Of course, the field of RNA therapeutics still has several important open challenges. First, delivery to organs other than the liver remains a major hurdle, as LNPs naturally accumulate in the liver. Several groups are working on engineering LNPs for increased delivery to other organ targets and decreased liver delivery, though this has proven difficult. New technologies outside of the LNP field have been proposed to solve this problem, primarily targeting delivery to the central nervous system or muscle, though few clinical programs have shown progress.
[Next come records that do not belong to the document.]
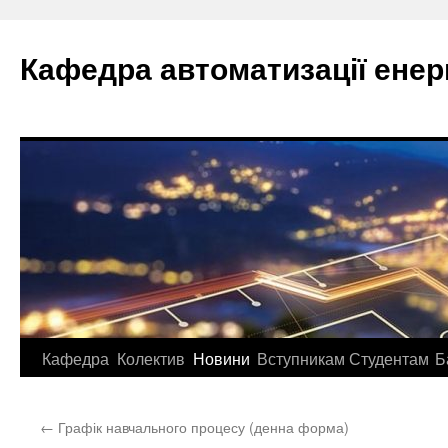
Перейти
до
Кафедра автоматизації ене
вмісту
Кафедра
Колектив
Новини
Вступникам
Студентам
Б
←
Графік навчального процесу (денна форма)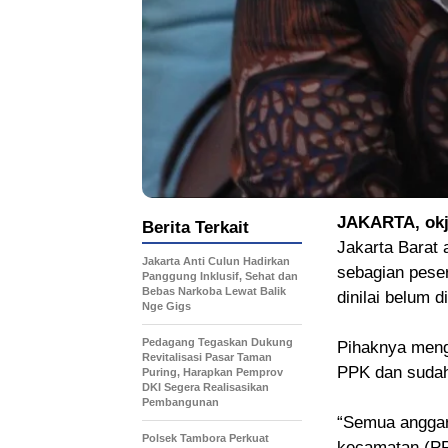
JAKARTA, okj
Berita Terkait
Jakarta Barat 
Jakarta Anti Culun Hadirkan
sebagian pese
Panggung Inklusif, Sehat dan
Bebas Narkoba Lewat Balik
dinilai belum d
Nge Gigs
Pedagang Tegaskan Dukung
Pihaknya menga
Revitalisasi Pasar Taman
PPK dan sudah 
Puring, Harapkan Pemprov
DKI Segera Realisasikan
Pembangunan
“Semua anggara
Polsek Tambora Perkuat
kecamatan (PPK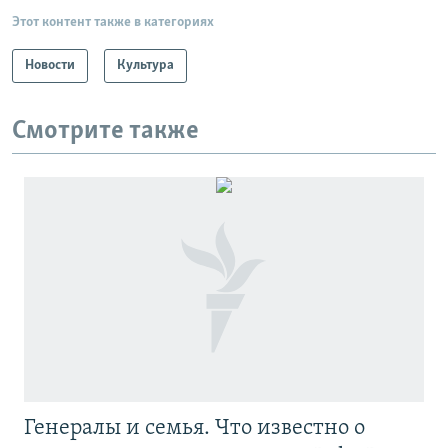
Этот контент также в категориях
Новости
Культура
Смотрите также
Генералы и семья. Что известно о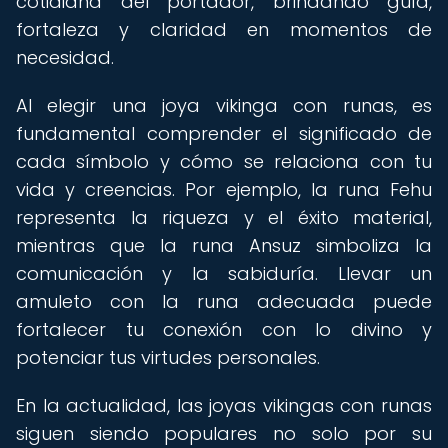
cotidiana del portador, brindando guía,
fortaleza y claridad en momentos de
necesidad.
Al elegir una joya vikinga con runas, es
fundamental comprender el significado de
cada símbolo y cómo se relaciona con tu
vida y creencias. Por ejemplo, la runa Fehu
representa la riqueza y el éxito material,
mientras que la runa Ansuz simboliza la
comunicación y la sabiduría. Llevar un
amuleto con la runa adecuada puede
fortalecer tu conexión con lo divino y
potenciar tus virtudes personales.
En la actualidad, las joyas vikingas con runas
siguen siendo populares no solo por su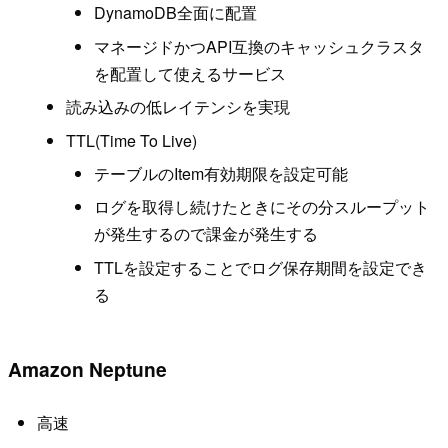
DynamoDB全面に配置
マネージドかつAPI互換のキャッシュクラスタ
を配置して使えるサービス
読み込みの低レイテンシを実現
TTL(Time To Live)
テーブルのItem有効期限を設定可能
ログを取得し続けたときにその分スループット
が発生するので課金が発生する
TTLを設定することでログ保存期間を設定でき
る
Amazon Neptune
高速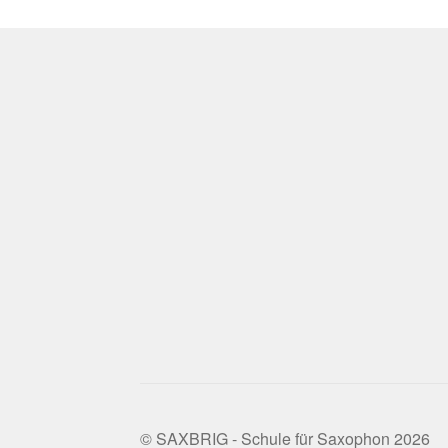
© SAXBRIG - Schule für Saxophon 2026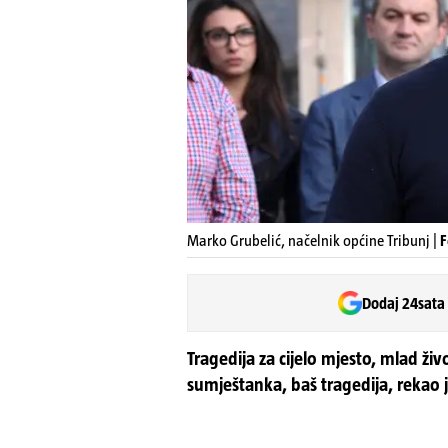
Marko Grubelić, načelnik općine Tribunj |
F
Dodaj 24sata
Tragedija za cijelo mjesto, mlad ži
sumještanka, baš tragedija, rekao 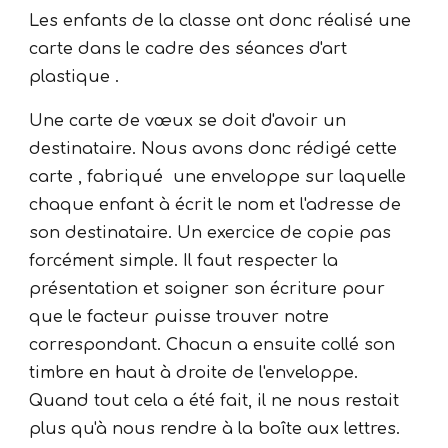
Les enfants de la classe ont donc réalisé une
carte dans le cadre des séances d'art
plastique .
Une carte de vœux se doit d'avoir un
destinataire. Nous avons donc rédigé cette
carte , fabriqué une enveloppe sur laquelle
chaque enfant à écrit le nom et l'adresse de
son destinataire. Un exercice de copie pas
forcément simple. Il faut respecter la
présentation et soigner son écriture pour
que le facteur puisse trouver notre
correspondant. Chacun a ensuite collé son
timbre en haut à droite de l'enveloppe.
Quand tout cela a été fait, il ne nous restait
plus qu'à nous rendre à la boîte aux lettres.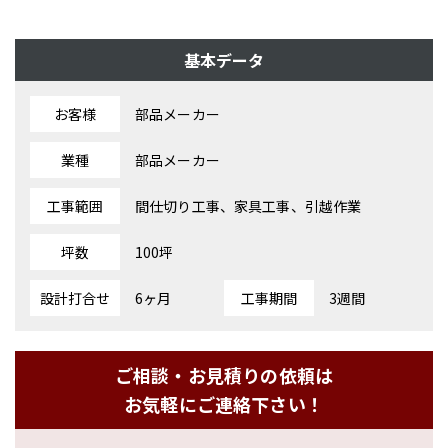
基本データ
お客様
部品メーカー
業種
部品メーカー
工事範囲
間仕切り工事、家具工事、引越作業
坪数
100坪
設計打合せ
6ヶ月
工事期間
3週間
ご相談・お見積りの依頼は
お気軽にご連絡下さい！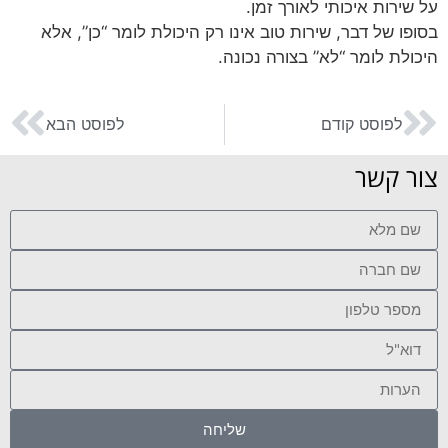
על שירות איכותי לאורך זמן.
בסופו של דבר, שירות טוב אינו רק היכולת לומר “כן”, אלא
היכולת לומר “לא” בצורה נכונה.
לפוסט קודם
לפוסט הבא
צור קשר
שליחה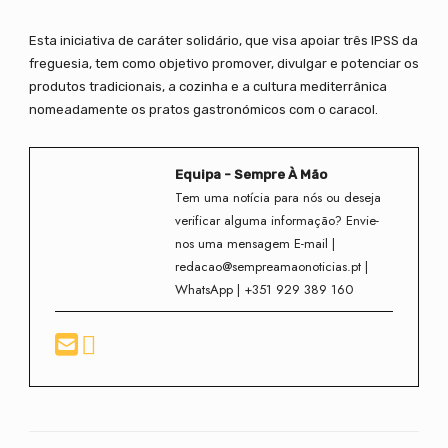
Esta iniciativa de caráter solidário, que visa apoiar três IPSS da
freguesia, tem como objetivo promover, divulgar e potenciar os
produtos tradicionais, a cozinha e a cultura mediterrânica
nomeadamente os pratos gastronómicos com o caracol.
Equipa - Sempre À Mão
Tem uma notícia para nós ou deseja
verificar alguma informação? Envie-
nos uma mensagem E-mail |
redacao@sempreamaonoticias.pt |
WhatsApp | +351 929 389 160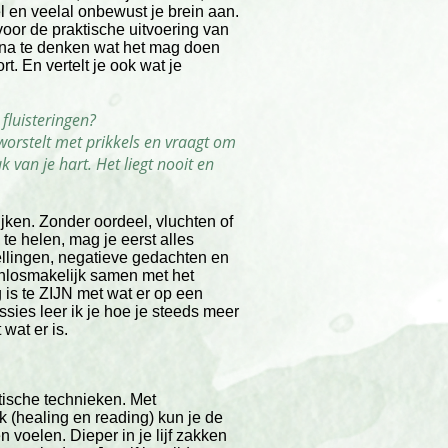
el en veelal onbewust je brein aan.
oor de praktische uitvoering van
r na te denken wat het mag doen
rt. En vertelt je ook wat je
 fluisteringen?
 worstelt met prikkels en vraagt om
 van je hart. Het liegt nooit en
jken. Zonder oordeel, vluchten of
te helen, mag je eerst alles
tellingen, negatieve gedachten en
nlosmakelijk samen met het
g is te ZIJN met wat er op een
ssies leer ik je hoe je steeds meer
wat er is.
etische technieken. Met
 (healing en reading) kun je de
 voelen. Dieper in je lijf zakken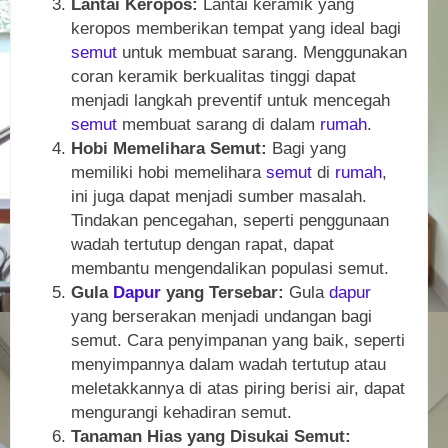
Lantai Keropos:
Lantai keramik yang
keropos memberikan tempat yang ideal bagi
semut
untuk membuat sarang. Menggunakan
coran keramik berkualitas tinggi dapat
menjadi langkah preventif untuk mencegah
semut
membuat sarang di dalam
rumah
.
Hobi Memelihara Semut:
Bagi yang
memiliki hobi memelihara
semut
di
rumah
,
ini juga dapat menjadi sumber masalah.
Tindakan pencegahan, seperti penggunaan
wadah tertutup dengan rapat, dapat
membantu mengendalikan populasi semut.
Gula
Dapur
yang Tersebar:
Gula
dapur
yang berserakan menjadi undangan bagi
semut. Cara penyimpanan yang baik, seperti
menyimpannya dalam wadah tertutup atau
meletakkannya di atas piring berisi air, dapat
mengurangi kehadiran semut.
Tanaman Hias yang Disukai Semut: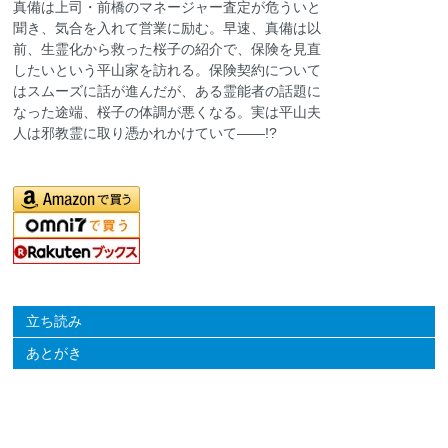
真備は上司・前橋のマネージャー査定が危ういと
聞き、気合を入れて営業に励む。早速、真備は以
前、生霊化から救った桜子の紹介で、保険を見直
したいという平山家を訪れる。保険契約について
はスムーズに話が進んだが、ある霊能者の話題に
なった途端、桜子の体調が悪くなる。実は平山夫
人は邪教霊に取り憑かれかけていて――!?
立ち読み
あとがき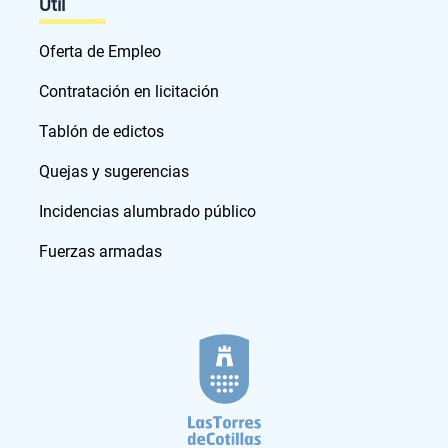
Útil
Oferta de Empleo
Contratación en licitación
Tablón de edictos
Quejas y sugerencias
Incidencias alumbrado público
Fuerzas armadas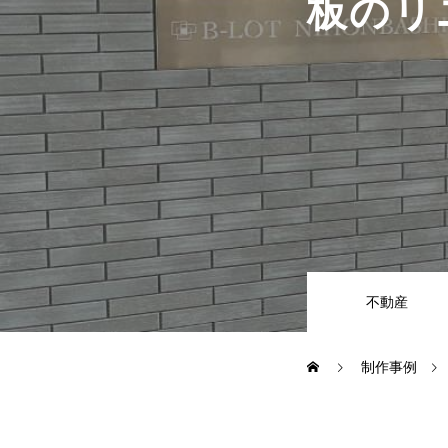
板のリ
COMPANY
RECRUIT
CONTACT
不動産
制作事例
Second, immunogenicity of the RNA molecules is a potential toxicity risk. The COVID-19 vaccines don’t directly validate this aspect of the modality, as vaccines are designed to intentionally engage the immune system, while most drugs need to evade the immune system. Some progress has been made on minimizing immunogenicity, as validated by the existing RNA drug approvals, but more work is needed to establish design principles for avoiding immunogenicity. Third, the vaccines are given in one or two doses, while most other therapeutics will require regular re-dosing, potentially for the rest of a patient’s life, so safety issues that may arise following a long period of repeat dosing also requires further investigation. 

While some hurdles remain, it’s incredible to see how the path to the clinic can be cleared for an entire therapeutic class due to the success of individual programs. In the case of the COVID-19 vaccines, the massive scale and speed of the design, manufacturing, and testing of these drugs has created tailwinds for all other RNA drug makers.